The Falcon 9 rocket ignited nine Merlin main engines and climbed away from Space Launch Complex 4-East, SpaceX’s launch site on the West Coast. The kerosene-fueled main engines produced 1.7 million pounds of thrust as the rocket arced south-southeast from Vandenberg over the Pacific Ocean.
Two-and-a-half minutes into the mission, the booster stage of the Falcon 9 shut down and separated from the rocket’s upper stage, which ignited a single engine to continue the flight into orbit. The reusable booster, flying for the 12th time, extended grid fins and fired a subset of its engines for two braking maneuvers before settling onto a drone ship in the Pacific west of Baja California.
The vessel will return the rocket to Southern California for refurbishment and reuse.
The upper stage placed the 51 Starlink satellites into a low-altitude transfer orbit, then released the payloads about 15 minutes after liftoff. The mission, known as Starlink 2-7, marked the 15th SpaceX launch of the year, and the 76th SpaceX launch primarily dedicated to deploying satellites for the Starlink internet network.
The Starlink 2-7 mission Friday aimed to deploy the 51 Starlink satellites into an orbit between 138 miles and 207 miles (222-by-333 kilometers) above Earth. The satellites will extend their solar arrays and switch on krypton-fueled ion thrusters to raise their orbits to an altitude of 354 miles (570 kilometers), where they will become part of Group 2 of the Starlink constellation.

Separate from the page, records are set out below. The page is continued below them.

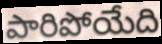
పారిపోయేది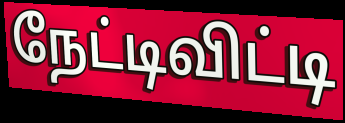
நேட்டிவிட்டி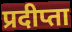
प्रदीप्ता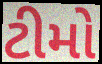
ટીમોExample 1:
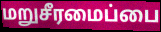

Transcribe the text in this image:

மறுசீரமைப்பை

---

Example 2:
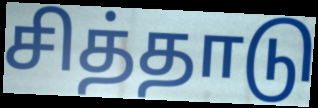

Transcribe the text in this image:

சித்தாடு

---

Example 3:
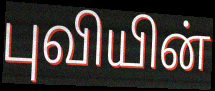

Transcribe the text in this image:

புவியின்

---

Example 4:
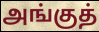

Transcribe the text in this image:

அங்குத்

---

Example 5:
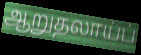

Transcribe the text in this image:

ஆறுதலாய்ப்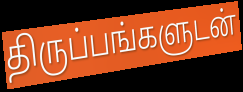
திருப்பங்களுடன்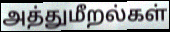
அத்துமீறல்கள்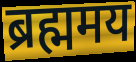
ब्रह्ममयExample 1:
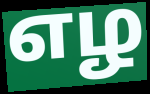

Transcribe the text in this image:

எழ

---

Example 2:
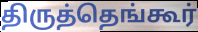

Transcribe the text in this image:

திருத்தெங்கூர்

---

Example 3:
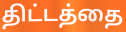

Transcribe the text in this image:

திட்டத்தை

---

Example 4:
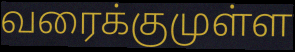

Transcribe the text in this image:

வரைக்குமுள்ள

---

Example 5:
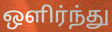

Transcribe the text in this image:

ஒளிர்ந்து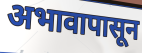
अभावापासूनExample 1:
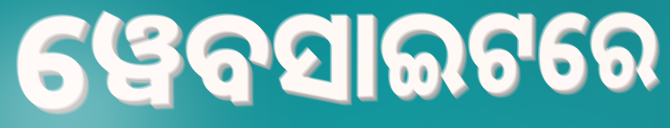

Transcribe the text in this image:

ୱେବସାଇଟରେ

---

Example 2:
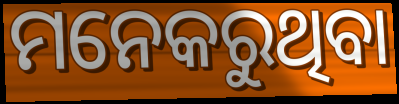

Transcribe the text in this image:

ମନେକରୁଥିବା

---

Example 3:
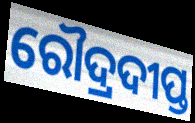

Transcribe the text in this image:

ରୌଦ୍ରଦୀପ୍ତ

SpaceX’s first-generation Starlink fleet is spread out into five groups, or orbital shells, between 335 miles and 354 miles in altitude. The first-generation Starlink shells are inclined at different angles to the equator, with some satellites orbiting between 53 degrees north and south latitude, and others in orbits flying from pole-to-pole.
SpaceX began launching satellites into its second-generation Starlink constellation, called Gen2, in December, and debuted a larger, more capable version of the Starlink satellite design on a launch Feb. 27. But the Starlink 2-7 mission from Vandenberg continued filling out the first-generation Starlink fleet with the older satellite design, known as Starlink V1.5.
The 51 Starlink internet satellites on-board the rocket Friday brought the total number of Starlink spacecraft launched to 4,053.
The Federal Communications Commission granted SpaceX approval Dec. 1 to launch up to 7,500 of its planned 29,988-spacecraft Starlink Gen2 constellation. The regulatory agency deferred a decision on the remaining satellites SpaceX proposed for Gen2.
The FCC previously authorized SpaceX to launch and operate roughly 4,400 first-generation Ka-band and Ku-band Starlink spacecraft that SpaceX has been launching since 2019.